__Enunciado 1__
Enumera los consejeros que el texto proporcionado cita entre los cabecillas políticos del procés.
__Enunciado 2__
Repite literalmente el fragmento del texto proporcionado comprendido entre "- En el Tribunal General" y "los líderes separatistas.", ambos incluidos.

__Texto proporcionado__
El separatismo catalán lo puso en el punto de mira de sus mayores inquinas cuando, el 31 de octubre de 2017, decidió admitir a trámite la querella planteada por la Fiscalía General del Estado, a las órdenes del fallecido José Manuel Maza, contra la entonces presidenta del Parlamento catalán, Carmen Forcadell y otros cinco miembros de la Mesa de la Cámara de representación.
Un mes más tarde, se hacía cargo del procedimiento iniciado en la Audiencia Nacional contra el resto de cabecillas políticos del procés: el vicepresidente Oriol Junqueras, los consejeros Josep Rull, Jordi Turull, Raül Romeva, Dolors Bassa, Santi Vila, Joaquim Forn y los conocidos como «jordis», al frente de las asociaciones encargadas de la movilización social y las concentraciones frente a las instituciones que fueron registradas por orden judicial.
Pablo Llarena concluyó, en menos de un año, toda la instrucción de una causa muy compleja y la remitió al tribunal de enjuiciamiento: la Sala Segunda de lo Penal del Supremo que, presidida por el magistrado Manuel Marchena, tras cuatro meses de juicio oral, emitió la sentencia condenatoria del juicio al procés.
Lejos de terminarse su labor, quedaban varios flecos pendientes con los fugados de la Justicia española a los que no ha dejado de reclamar. Las piezas de situación personal de los procesados Lluis Puig, Antoni Comín, Clara Ponsatí y el propio Carles Puigdemont se encuentran a la espera de impulso judicial en España, previo cumplimiento de las órdenes de detención europeas dictadas contra ellos y sujetas a la Decisión Marco 2002/584/JAI del Consejo, de 13 de junio de 2002, en su versión modificada por la Decisión Marco 2009/299/JAI del Consejo, de 26 de febrero de 2009.
Tres frentes contra el prófugo
La tarea de Llarena contra Puigdemont se sitúa ahora en tres frentes:
- En el Tribunal de Apelación de Sassari que, el próximo 4 de octubre tendrá que decidir si entrega al expresidente catalán a España, para que responda de los presuntos delitos por los que está siendo reclamado en nuestro país, o le deja en libertad.
- En el Tribunal General de la Unión Europea (TUE), al que ha recurrido Puigdemont solicitando medidas de protección cautelarísimas, para recuperar su inmunidad.
- Y ante el Tribunal de Justicia de la unión Europea (TJUE), donde se estudia la cuestión prejudicial sobre el alcance de las euroórdenes dictadas por el magistrado del Supremo español contra los líderes separatistas.

Entradas de datos guardadas

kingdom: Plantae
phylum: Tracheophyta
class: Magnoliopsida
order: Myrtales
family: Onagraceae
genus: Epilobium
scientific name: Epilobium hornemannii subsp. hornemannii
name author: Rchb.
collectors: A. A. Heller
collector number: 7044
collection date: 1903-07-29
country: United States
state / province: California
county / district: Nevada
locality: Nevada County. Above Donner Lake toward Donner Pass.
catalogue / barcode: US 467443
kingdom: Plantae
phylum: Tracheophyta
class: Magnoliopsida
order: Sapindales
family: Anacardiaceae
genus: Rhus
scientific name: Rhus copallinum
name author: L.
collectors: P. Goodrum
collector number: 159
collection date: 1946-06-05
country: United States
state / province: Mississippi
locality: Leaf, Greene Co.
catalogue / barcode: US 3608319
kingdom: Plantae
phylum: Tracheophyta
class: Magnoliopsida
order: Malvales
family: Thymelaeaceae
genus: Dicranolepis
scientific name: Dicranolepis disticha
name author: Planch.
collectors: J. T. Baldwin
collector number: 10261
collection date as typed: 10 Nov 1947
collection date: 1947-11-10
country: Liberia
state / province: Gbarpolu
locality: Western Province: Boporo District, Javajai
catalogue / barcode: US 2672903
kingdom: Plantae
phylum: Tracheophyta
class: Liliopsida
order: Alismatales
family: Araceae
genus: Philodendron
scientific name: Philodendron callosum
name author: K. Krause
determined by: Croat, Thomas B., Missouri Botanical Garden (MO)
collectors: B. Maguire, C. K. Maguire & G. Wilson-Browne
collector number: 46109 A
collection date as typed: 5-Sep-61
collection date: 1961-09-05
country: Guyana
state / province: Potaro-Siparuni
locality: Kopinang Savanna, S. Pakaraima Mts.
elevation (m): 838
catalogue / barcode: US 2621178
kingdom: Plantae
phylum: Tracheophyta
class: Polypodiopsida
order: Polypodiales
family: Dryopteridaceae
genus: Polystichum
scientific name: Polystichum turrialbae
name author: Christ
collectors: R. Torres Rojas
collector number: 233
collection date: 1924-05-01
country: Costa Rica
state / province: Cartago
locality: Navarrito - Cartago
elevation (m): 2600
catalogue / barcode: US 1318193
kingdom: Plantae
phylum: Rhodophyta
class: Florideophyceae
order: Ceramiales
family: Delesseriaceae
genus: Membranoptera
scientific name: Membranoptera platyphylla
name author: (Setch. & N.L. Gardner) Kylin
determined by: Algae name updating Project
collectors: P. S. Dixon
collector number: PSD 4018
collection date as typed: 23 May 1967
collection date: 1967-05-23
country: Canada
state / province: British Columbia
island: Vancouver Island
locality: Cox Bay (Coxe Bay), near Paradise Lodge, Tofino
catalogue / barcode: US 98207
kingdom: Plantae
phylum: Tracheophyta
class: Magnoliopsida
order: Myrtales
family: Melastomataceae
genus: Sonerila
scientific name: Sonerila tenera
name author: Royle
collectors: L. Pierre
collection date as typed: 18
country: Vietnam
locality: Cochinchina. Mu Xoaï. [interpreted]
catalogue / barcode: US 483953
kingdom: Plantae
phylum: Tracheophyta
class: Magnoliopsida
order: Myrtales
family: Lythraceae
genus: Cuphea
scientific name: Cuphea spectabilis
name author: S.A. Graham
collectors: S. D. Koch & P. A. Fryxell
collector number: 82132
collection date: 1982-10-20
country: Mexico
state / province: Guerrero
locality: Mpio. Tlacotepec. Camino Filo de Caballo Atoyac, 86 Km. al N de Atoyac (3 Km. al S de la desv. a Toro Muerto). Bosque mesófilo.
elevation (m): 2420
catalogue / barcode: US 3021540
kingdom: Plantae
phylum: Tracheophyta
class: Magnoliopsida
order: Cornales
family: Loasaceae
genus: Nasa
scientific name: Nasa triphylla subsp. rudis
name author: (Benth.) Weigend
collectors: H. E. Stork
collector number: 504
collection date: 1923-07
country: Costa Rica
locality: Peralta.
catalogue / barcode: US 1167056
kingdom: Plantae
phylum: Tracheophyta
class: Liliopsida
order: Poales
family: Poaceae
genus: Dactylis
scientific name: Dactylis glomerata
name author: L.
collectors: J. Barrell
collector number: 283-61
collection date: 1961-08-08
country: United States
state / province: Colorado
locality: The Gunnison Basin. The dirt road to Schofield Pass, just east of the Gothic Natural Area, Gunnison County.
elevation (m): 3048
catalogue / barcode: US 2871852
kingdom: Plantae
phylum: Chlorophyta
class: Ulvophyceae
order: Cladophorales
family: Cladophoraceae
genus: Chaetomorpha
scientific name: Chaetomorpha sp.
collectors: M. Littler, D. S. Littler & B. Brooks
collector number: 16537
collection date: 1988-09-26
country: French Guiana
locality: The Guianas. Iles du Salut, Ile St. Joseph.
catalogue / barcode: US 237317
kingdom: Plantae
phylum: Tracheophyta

__Solución del ejercicio 1__
Josep Rull, Jordi Turull, Raül Romeva, Dolors Bassa, Santi Vila y Joaquim Forn.

__Solución del ejercicio 2__
- En el Tribunal General de la Unión Europea (TUE), al que ha recurrido Puigdemont solicitando medidas de protección cautelarísimas, para recuperar su inmunidad.
- Y ante el Tribunal de Justicia de la unión Europea (TJUE), donde se estudia la cuestión prejudicial sobre el alcance de las euroórdenes dictadas por el magistrado del Supremo español contra los líderes separatistas.